WORK REQUEST 1 —
From the reply on inode reclaim below, reproduce word for word the part that opens with the words "Sure, But history" and closes with "this specific idea?".
WORK REQUEST 2 —
Answer these questions from the reply on inode reclaim below.
(a) Besides page reclaim, what kind of reclaim does the reply say can make wrong decisions?
(b) Which practice is named as possibly causing a scalability problem?
(c) What change to the inode cache LRU does the reply say will solve the problematic workloads?

[EXTRACT Boundary: Start]

You appear to be starting from the position that "the VM is always
right", but the regressions that have been reported by changing this
code indicate otherwise. i.e. we know that page reclaim is not
perfect, and that despite the sophistication of the the workingset
retention code it is not onmipotent and so page reclaim still makes
wrong decisions. Similarly, inode reclaim can make wrong decisions.
>From that perspective, simply replacing code that makes the wrong
decision in one common circumstance with code that makes a different
wrong decision in a different common cicrumstance is not an
improvement. The solution needs to improve the situation without
regressions in common workloads, and if possible address the
fundamental issue that causes the problem.
> We can talk about the implementation, of course. Repeatedly skipping
> over inodes rather than physically taking them off the list can be a
> scalability problem; pushing the shrinker into dirty inodes can be a
> problem for certain filesystems. I didn't submit a patch for
> upstreaming, I sent a diff hunk to propose an aging hierarchy.
Sure, But history tells us that the proposed "aging hierarchy"
doesn't work for everyone. It's not a viable solution, so can we
please move on from this specific idea?
AFAICT, all your problematic workloads are single use inodes causing
inode cache working set eviction. Making the inode cache LRU
resistant to single use cache eviction will solve these problems. It
will keep the existing "expediate page cache reclaim because the
current working set is larger than memory" behaviour of the inode
shrinker, but it will prevent this specific shrinker behaviour from
being invoked under workloads that stream single use inodes through
the cache.
Yes, it is more work, but architecturally it is the right way to
solve this problem because it will also likely improve the inode
cache working set retention (and hence performance) for a host of
other workloads, too.
Cheers,
Dave.
--
Dave Chinner
david@xxxxxxxxxxxxx

[EXTRACT Boundary: End]
[STUDY MATERIAL Boundary: Start]

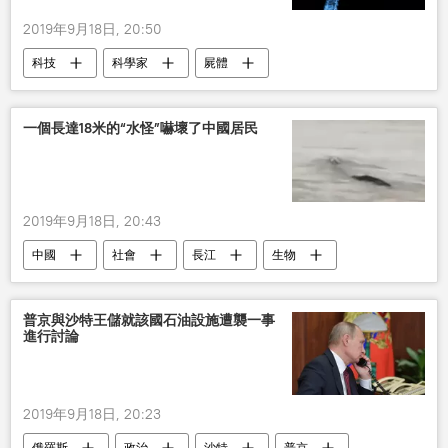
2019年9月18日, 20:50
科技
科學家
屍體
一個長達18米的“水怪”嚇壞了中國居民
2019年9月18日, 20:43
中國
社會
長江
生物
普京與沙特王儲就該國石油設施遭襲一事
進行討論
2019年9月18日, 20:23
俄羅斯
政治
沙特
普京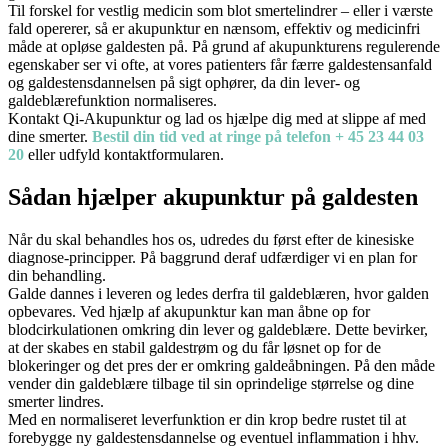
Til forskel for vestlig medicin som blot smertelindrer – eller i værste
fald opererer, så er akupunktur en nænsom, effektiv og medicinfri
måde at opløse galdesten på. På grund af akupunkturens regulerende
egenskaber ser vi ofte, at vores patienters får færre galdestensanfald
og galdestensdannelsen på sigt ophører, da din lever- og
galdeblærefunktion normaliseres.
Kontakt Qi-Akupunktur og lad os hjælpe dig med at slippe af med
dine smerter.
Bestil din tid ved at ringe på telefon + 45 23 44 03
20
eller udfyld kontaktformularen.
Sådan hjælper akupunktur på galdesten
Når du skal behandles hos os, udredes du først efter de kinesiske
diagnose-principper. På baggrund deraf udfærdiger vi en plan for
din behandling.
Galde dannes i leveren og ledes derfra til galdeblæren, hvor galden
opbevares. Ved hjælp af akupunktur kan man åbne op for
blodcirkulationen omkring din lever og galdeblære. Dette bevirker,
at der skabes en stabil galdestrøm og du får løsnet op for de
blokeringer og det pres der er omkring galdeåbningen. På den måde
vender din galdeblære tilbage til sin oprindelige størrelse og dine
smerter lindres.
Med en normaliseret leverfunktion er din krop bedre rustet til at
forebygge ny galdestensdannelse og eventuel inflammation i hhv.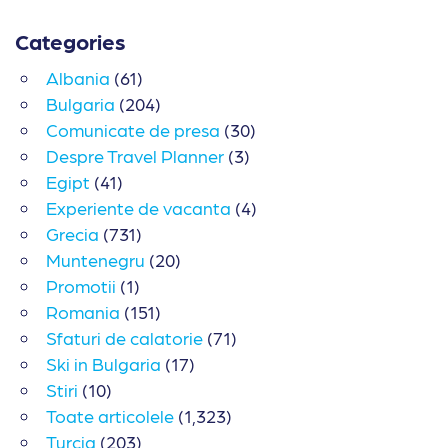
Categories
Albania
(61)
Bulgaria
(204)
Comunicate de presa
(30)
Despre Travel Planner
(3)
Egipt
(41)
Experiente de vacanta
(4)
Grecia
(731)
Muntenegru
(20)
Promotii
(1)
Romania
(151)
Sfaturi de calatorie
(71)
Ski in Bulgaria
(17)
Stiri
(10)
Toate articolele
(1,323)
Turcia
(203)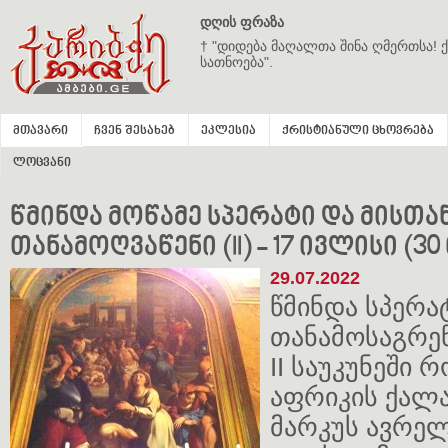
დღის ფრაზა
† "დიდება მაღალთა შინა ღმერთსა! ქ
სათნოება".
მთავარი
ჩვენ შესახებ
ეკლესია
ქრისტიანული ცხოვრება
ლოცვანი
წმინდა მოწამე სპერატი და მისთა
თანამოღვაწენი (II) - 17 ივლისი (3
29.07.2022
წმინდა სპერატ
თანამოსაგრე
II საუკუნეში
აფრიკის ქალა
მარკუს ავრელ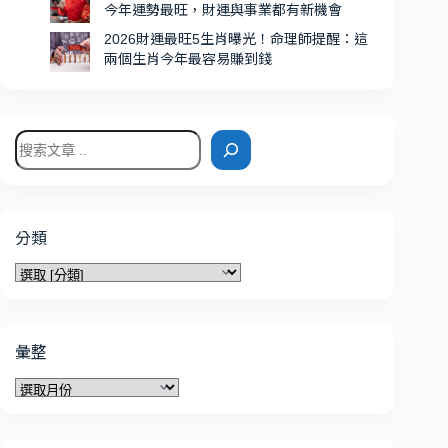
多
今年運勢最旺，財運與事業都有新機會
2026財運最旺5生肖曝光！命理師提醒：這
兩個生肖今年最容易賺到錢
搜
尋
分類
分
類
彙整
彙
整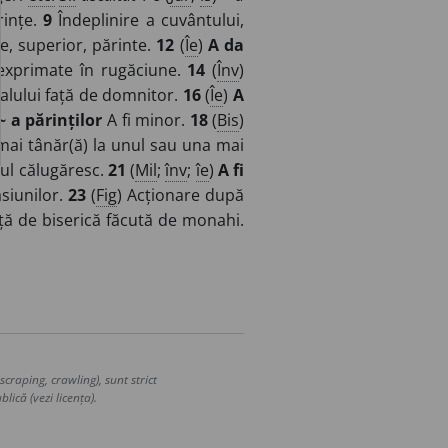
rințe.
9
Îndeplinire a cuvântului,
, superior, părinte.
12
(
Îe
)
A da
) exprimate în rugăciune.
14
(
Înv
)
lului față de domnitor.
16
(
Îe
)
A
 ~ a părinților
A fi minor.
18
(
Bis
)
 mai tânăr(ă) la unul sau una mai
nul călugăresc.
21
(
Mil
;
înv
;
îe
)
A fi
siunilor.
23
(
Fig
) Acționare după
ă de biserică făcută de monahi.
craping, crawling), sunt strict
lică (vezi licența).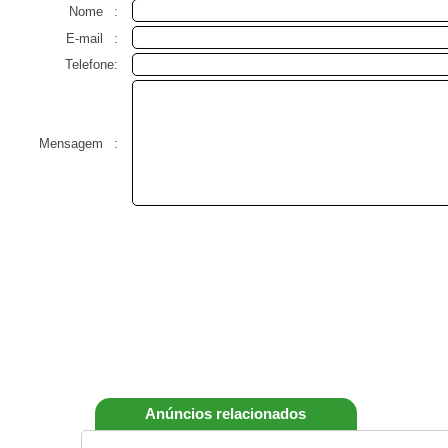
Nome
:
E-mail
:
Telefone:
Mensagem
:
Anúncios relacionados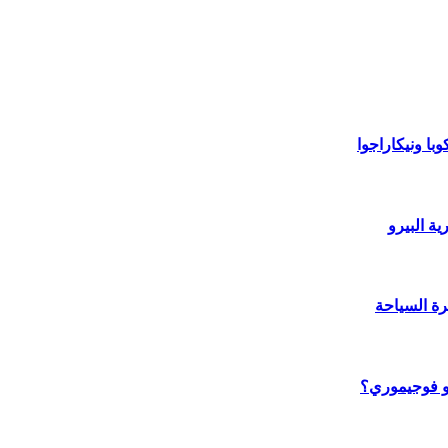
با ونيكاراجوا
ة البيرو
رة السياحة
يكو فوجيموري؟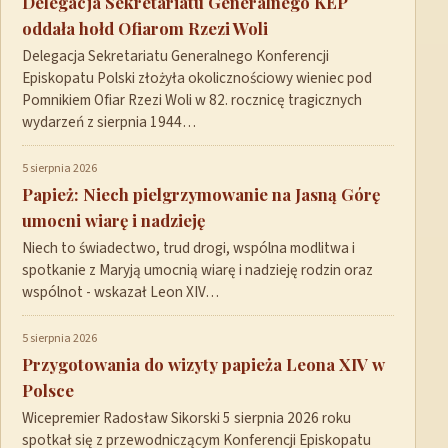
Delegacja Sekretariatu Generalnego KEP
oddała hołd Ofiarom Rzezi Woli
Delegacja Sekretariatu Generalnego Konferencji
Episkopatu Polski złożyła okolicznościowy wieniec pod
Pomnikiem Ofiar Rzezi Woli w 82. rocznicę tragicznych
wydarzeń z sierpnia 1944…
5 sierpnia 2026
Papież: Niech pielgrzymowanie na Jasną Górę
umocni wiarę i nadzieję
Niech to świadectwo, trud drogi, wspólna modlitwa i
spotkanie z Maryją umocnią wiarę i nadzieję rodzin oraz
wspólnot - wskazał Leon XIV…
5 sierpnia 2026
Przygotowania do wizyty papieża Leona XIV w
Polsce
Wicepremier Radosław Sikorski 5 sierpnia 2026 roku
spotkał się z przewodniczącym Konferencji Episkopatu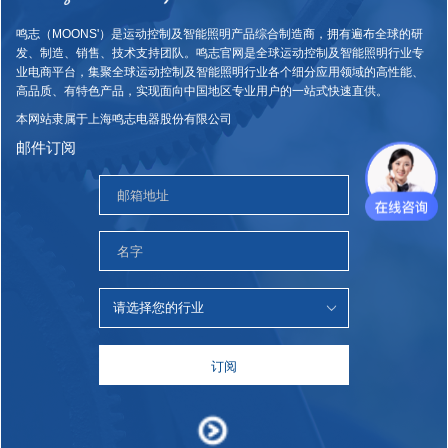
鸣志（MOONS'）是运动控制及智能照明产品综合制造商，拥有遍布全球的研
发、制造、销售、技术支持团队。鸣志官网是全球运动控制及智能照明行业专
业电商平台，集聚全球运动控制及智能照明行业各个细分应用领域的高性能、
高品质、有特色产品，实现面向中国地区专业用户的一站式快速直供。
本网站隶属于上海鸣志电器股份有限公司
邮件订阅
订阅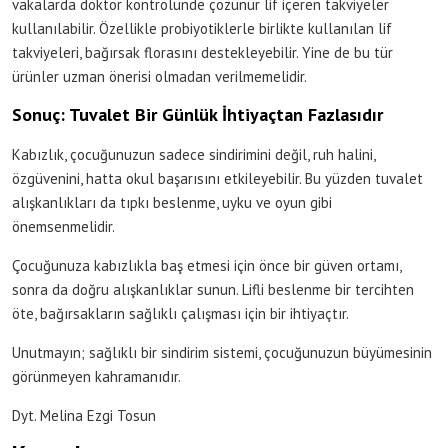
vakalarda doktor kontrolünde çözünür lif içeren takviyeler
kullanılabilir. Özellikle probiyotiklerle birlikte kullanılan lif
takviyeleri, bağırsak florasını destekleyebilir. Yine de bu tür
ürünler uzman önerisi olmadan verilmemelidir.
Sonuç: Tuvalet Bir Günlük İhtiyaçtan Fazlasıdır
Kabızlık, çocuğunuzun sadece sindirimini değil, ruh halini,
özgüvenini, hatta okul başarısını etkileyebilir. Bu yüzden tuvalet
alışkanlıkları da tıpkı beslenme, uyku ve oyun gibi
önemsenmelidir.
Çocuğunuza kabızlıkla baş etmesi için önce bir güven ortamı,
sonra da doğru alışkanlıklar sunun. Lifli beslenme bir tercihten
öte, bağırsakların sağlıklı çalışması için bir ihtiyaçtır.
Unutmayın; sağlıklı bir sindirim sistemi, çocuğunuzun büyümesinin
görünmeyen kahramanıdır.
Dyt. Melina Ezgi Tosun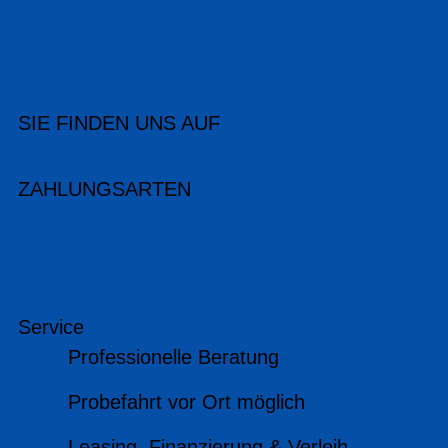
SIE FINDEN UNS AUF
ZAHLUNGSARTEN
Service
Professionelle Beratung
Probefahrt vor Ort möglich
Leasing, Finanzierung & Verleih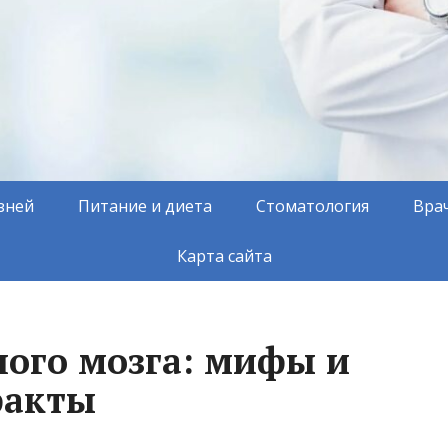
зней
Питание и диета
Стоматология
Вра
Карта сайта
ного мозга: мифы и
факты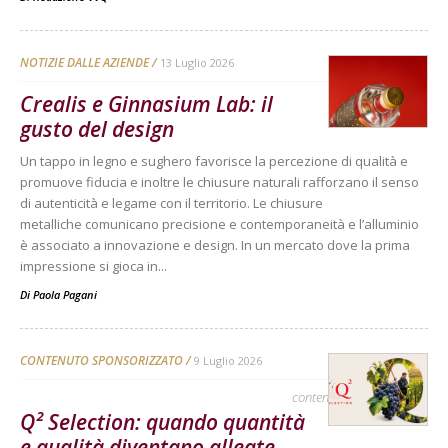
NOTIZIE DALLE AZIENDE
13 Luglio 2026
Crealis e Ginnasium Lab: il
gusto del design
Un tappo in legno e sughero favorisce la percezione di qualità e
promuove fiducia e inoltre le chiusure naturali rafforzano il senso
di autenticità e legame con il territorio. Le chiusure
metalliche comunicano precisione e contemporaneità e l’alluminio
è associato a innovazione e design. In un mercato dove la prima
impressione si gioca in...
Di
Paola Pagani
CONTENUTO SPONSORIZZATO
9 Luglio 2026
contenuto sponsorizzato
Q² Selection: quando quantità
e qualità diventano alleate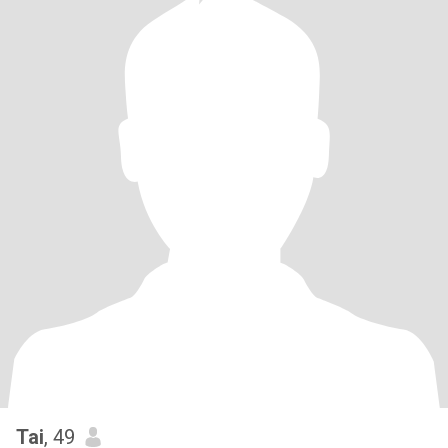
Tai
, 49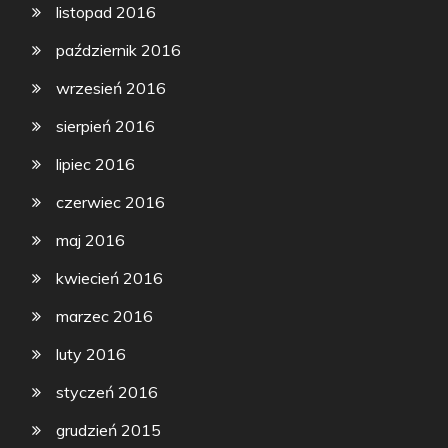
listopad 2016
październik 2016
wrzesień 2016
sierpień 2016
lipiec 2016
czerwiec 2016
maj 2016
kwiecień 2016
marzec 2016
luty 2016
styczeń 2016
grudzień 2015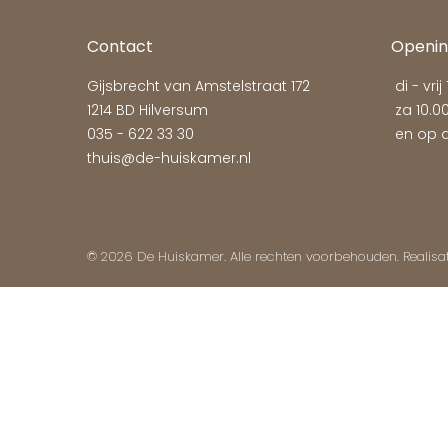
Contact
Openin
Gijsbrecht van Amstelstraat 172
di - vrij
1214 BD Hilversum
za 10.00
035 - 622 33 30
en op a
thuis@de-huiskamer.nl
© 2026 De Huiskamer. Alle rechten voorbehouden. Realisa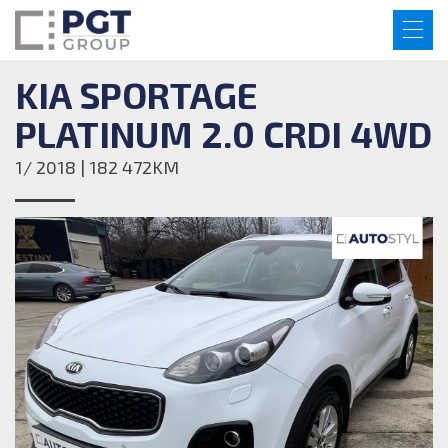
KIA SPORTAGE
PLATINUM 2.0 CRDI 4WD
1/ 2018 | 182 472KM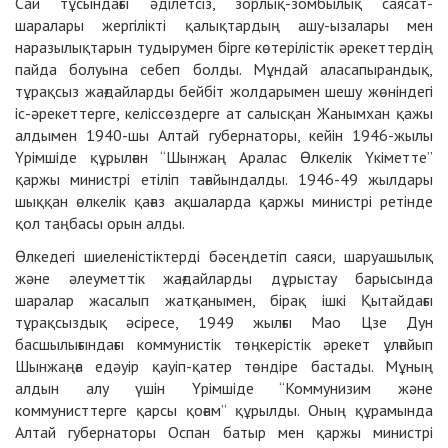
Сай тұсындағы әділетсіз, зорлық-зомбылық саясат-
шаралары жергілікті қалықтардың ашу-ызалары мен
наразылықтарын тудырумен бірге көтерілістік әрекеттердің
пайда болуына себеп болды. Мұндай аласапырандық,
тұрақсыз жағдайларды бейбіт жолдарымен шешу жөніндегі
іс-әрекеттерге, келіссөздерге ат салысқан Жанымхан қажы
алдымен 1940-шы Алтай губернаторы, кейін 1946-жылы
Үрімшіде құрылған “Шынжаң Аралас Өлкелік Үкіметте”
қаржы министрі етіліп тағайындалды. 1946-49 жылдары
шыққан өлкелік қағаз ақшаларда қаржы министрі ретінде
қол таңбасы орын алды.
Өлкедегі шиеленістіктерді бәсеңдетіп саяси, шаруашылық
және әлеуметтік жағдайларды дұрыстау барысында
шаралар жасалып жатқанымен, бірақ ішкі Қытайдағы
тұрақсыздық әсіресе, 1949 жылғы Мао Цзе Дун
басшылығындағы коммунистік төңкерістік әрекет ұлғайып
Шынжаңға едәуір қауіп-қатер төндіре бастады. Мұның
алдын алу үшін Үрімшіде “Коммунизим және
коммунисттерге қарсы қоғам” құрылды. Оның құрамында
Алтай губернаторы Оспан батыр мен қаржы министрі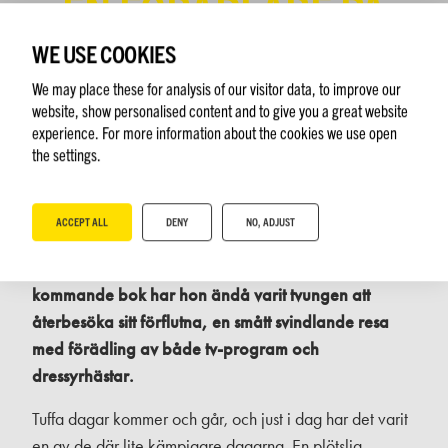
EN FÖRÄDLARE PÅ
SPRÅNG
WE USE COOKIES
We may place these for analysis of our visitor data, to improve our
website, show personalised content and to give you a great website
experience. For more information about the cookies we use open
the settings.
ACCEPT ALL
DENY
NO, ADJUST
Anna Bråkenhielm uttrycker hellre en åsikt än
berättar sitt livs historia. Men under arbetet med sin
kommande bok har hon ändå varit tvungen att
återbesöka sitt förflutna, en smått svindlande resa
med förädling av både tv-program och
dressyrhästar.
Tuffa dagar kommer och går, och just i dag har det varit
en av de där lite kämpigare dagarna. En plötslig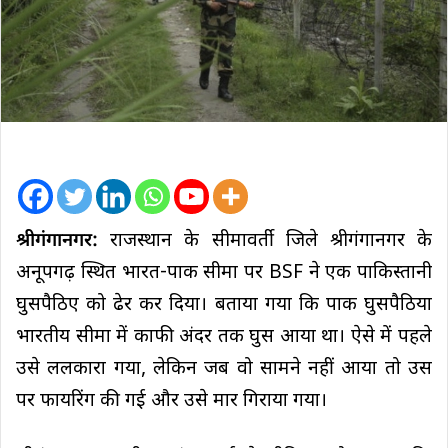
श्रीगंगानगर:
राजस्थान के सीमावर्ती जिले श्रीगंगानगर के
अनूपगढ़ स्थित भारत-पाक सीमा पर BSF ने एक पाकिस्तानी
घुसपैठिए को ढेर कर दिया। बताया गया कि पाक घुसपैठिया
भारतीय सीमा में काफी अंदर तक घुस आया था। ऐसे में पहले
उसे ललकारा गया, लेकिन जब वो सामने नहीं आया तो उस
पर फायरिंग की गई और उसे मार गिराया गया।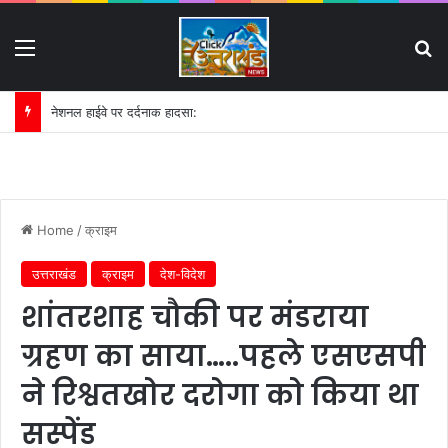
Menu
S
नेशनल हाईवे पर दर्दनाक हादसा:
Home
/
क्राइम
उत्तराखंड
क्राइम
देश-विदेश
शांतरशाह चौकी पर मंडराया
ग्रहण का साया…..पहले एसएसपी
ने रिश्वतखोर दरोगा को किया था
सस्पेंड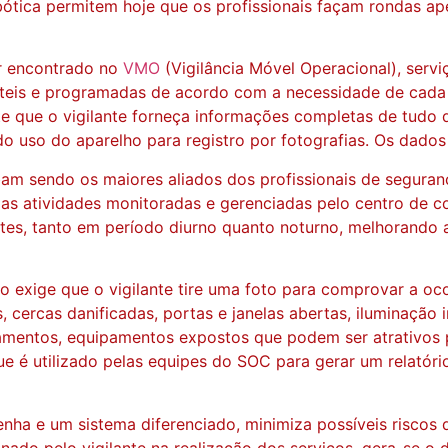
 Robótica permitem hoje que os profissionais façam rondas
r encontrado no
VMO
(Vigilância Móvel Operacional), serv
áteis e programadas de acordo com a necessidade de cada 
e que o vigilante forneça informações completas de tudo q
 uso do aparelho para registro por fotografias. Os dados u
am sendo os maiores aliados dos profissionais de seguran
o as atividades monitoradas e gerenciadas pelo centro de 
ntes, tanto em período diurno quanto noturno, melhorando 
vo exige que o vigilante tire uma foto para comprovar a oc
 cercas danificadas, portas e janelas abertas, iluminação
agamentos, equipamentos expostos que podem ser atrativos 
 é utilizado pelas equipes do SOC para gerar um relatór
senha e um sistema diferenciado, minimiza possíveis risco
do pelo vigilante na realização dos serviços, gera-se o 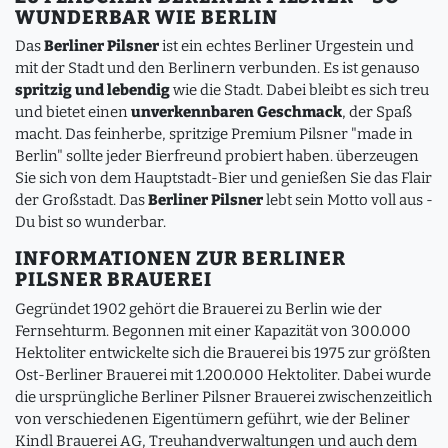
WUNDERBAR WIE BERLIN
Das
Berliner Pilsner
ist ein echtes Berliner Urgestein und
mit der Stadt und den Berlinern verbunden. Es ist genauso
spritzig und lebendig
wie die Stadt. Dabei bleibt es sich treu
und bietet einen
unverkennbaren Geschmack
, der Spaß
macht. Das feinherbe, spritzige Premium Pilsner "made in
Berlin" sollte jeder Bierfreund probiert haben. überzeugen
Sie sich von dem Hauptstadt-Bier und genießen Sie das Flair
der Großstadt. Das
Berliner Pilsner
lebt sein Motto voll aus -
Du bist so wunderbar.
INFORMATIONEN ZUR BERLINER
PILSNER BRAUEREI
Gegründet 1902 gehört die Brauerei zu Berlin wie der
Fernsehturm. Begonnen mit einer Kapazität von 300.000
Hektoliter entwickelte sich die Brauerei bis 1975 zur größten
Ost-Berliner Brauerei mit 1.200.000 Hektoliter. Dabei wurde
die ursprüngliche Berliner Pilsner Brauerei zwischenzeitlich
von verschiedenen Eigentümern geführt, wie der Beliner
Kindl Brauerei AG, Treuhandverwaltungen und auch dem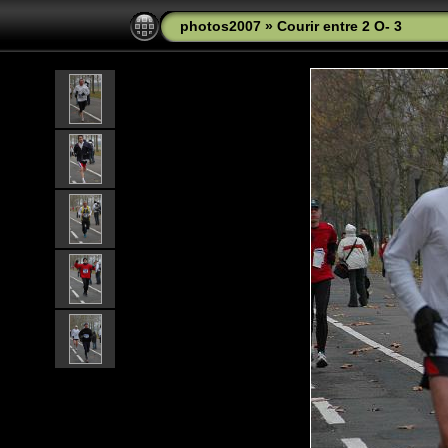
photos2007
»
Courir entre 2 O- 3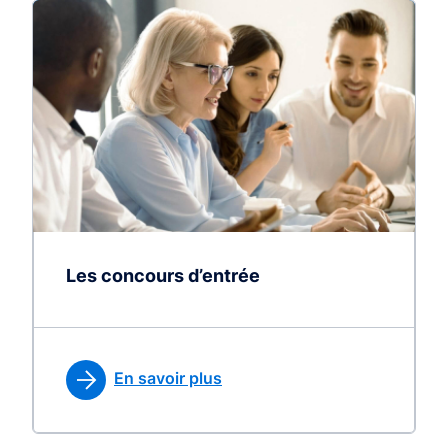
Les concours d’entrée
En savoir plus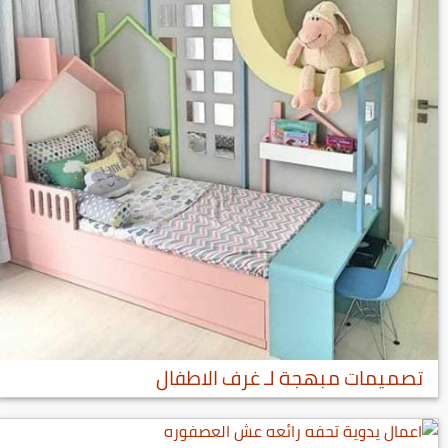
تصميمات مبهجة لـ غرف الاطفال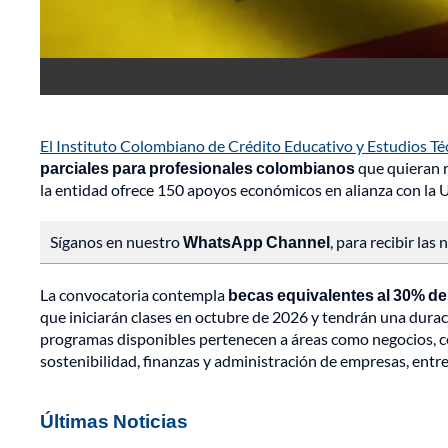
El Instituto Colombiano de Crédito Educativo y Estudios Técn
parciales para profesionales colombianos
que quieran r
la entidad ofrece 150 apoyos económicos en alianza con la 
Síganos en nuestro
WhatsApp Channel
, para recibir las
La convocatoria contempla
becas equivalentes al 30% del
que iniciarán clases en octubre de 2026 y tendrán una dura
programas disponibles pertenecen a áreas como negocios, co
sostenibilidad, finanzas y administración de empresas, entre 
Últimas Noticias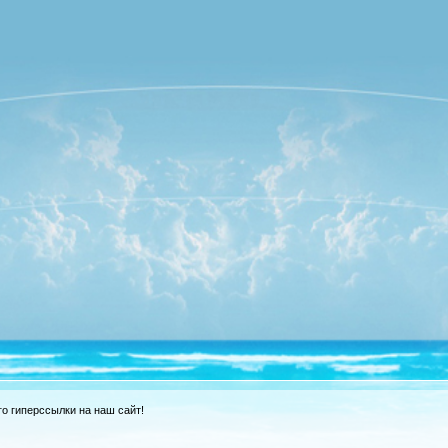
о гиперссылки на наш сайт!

[STUDY MATERIAL Boundary: End]

TASK SOLUTION 1 —
Sure, But history tells us that the proposed "aging hierarchy"
doesn't work for everyone. It's not a viable solution, so can we
please move on from this specific idea?

TASK SOLUTION 2 —
(a) Inode reclaim.
(b) Repeatedly skipping over inodes rather than physically taking them off the list.
(c) Making it resistant to single use cache eviction.